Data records
────────────────────

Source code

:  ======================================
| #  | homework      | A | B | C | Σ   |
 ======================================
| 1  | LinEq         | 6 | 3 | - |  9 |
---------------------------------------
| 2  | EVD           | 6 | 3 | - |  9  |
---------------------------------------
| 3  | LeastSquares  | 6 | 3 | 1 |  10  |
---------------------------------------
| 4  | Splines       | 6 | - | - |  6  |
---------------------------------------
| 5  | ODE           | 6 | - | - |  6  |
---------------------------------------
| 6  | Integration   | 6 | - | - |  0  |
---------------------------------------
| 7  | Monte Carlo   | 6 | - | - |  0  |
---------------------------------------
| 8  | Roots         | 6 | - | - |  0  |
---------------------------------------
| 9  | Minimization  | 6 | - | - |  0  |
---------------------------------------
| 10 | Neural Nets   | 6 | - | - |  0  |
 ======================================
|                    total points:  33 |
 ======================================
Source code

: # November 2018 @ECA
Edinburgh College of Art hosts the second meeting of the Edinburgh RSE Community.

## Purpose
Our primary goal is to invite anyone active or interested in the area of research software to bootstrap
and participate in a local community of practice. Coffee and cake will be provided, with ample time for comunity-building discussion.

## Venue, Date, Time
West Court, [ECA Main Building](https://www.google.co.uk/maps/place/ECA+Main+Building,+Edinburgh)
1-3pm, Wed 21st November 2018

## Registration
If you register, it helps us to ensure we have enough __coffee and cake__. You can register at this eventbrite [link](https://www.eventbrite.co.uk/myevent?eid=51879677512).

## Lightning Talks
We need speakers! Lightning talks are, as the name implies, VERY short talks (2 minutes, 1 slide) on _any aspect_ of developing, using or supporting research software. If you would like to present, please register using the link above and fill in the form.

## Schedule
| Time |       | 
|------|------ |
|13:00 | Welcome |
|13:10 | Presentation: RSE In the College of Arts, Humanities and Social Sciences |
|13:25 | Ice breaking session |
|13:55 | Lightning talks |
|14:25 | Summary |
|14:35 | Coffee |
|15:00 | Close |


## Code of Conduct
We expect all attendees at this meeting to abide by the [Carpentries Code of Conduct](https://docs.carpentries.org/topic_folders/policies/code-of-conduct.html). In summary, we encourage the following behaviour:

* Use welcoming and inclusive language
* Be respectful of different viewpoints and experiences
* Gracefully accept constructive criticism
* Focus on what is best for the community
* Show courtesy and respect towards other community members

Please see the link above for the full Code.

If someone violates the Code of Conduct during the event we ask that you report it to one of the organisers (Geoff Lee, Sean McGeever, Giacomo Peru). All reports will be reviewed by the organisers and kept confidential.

────────────────────

Show every line above where "meeting" is found.

Written solution:
Edinburgh College of Art hosts the second meeting of the Edinburgh RSE Community.
We expect all attendees at this meeting to abide by the [Carpentries Code of Conduct](https://docs.carpentries.org/topic_folders/policies/code-of-conduct.html). In summary, we encourage the following behaviour:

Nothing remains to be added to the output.